Toxicity to crustacea due to polypeptide-phospholipase interaction in the venom of a chactoid scorpion.

The toxic factors to isopods (crustacea) were isolated from the venom of the chactoid scorpion Scorpio maurus palmatus (Scorpionidae) by the aid of column chromatography, and their purity was assessed by disc electrophoresis, analytical ultracentrifugation, isoelectrofocusing, and amino acid analysis. The toxicity to isopods is attributed to two groups of components: (a) Low-molecular-weight basic polypeptides possessing about 3 and 8% of the crude venom lethality and paralytic potency to isopods, respectively. These components are characterized by very similar and unique amino acid compositions of 31 to 34 amino acids with molecular mass of about 3.5 kDa and a deficiency in methionine, leucine, phenylalanine, histidine, and tryptophan. (b) Toxic phospholipases are also toxic to insect but not to mammals.
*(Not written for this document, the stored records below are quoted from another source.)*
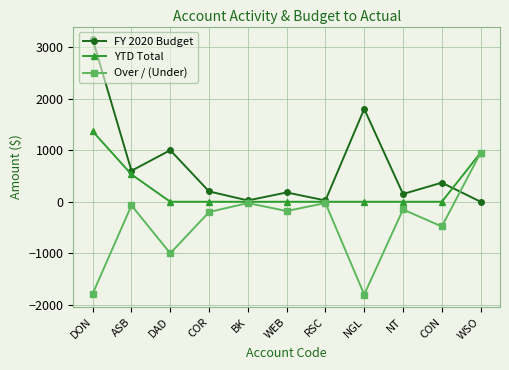

At which category is the sum across all series the highest?

DON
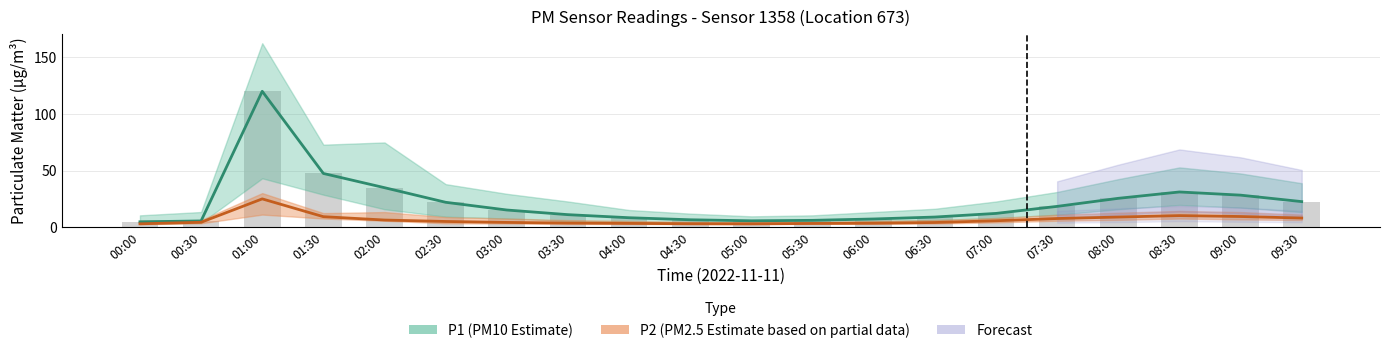

At which label is P1 (PM10 Estimate) closest to 62?

01:30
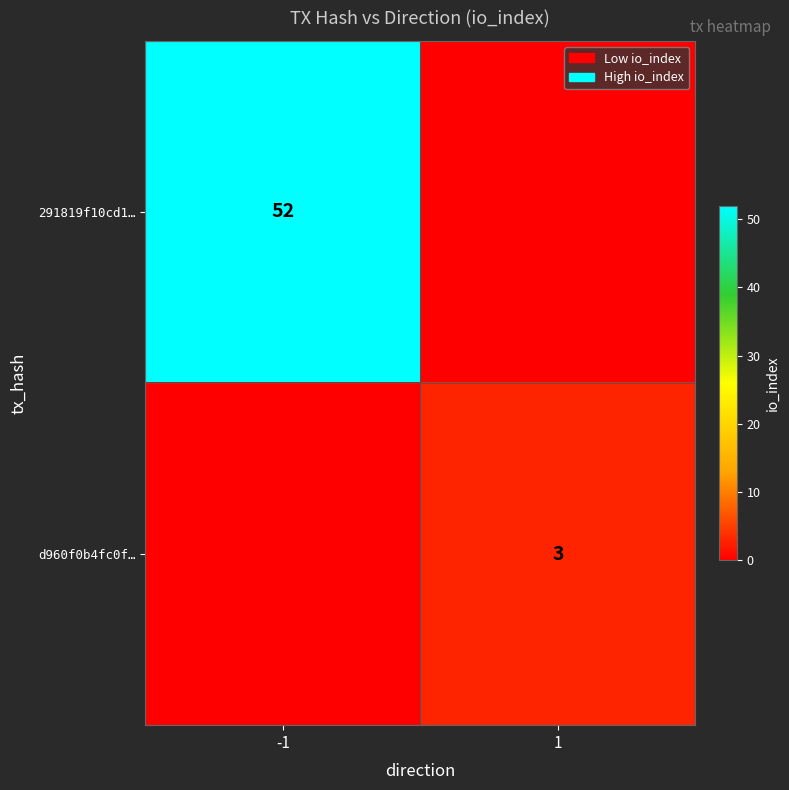

The value of 291819f10cd1… at -1 is 52. True or false?

True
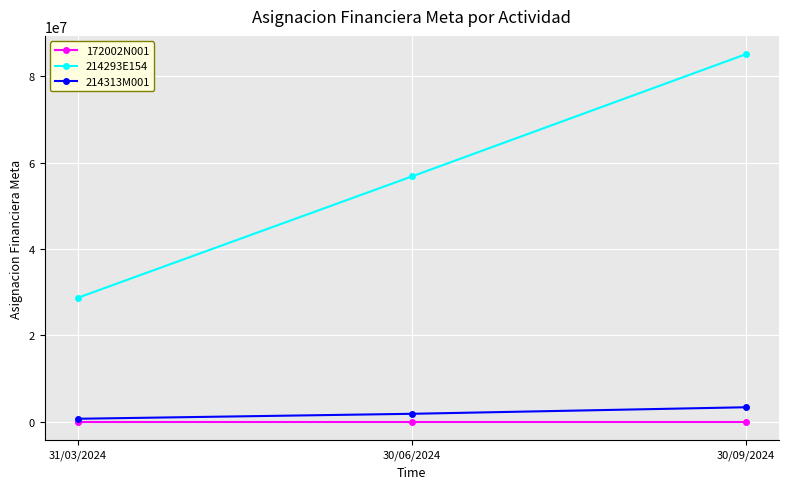

True or false: 214293E154 has a value of 56776515.5 at 30/06/2024.

True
A lethal phospholipase which contained 37% of the total venom phospholipase activity and 11% of its toxicity to isopods was purified. This phospholipase consists of 125 amino acids (Mr 14,581) and is a hydrophobic, acidic protein composed of two isoenzymes (pI 4.7 and 4.9). This enzyme demonstrates an A2-type positional specificity (EC 3.1.1.4) with pH and temperature optima of 7.5-8.0 and 40-50 degrees C, respectively, and high calcium requirements. The lethal potency of the basic polypeptides is evidently increased by the addition of low, sublethal doses of the pure phospholipase. Such synergism was not observed with regards to their paralytic activity. The pharmacological significance of these data is discussed.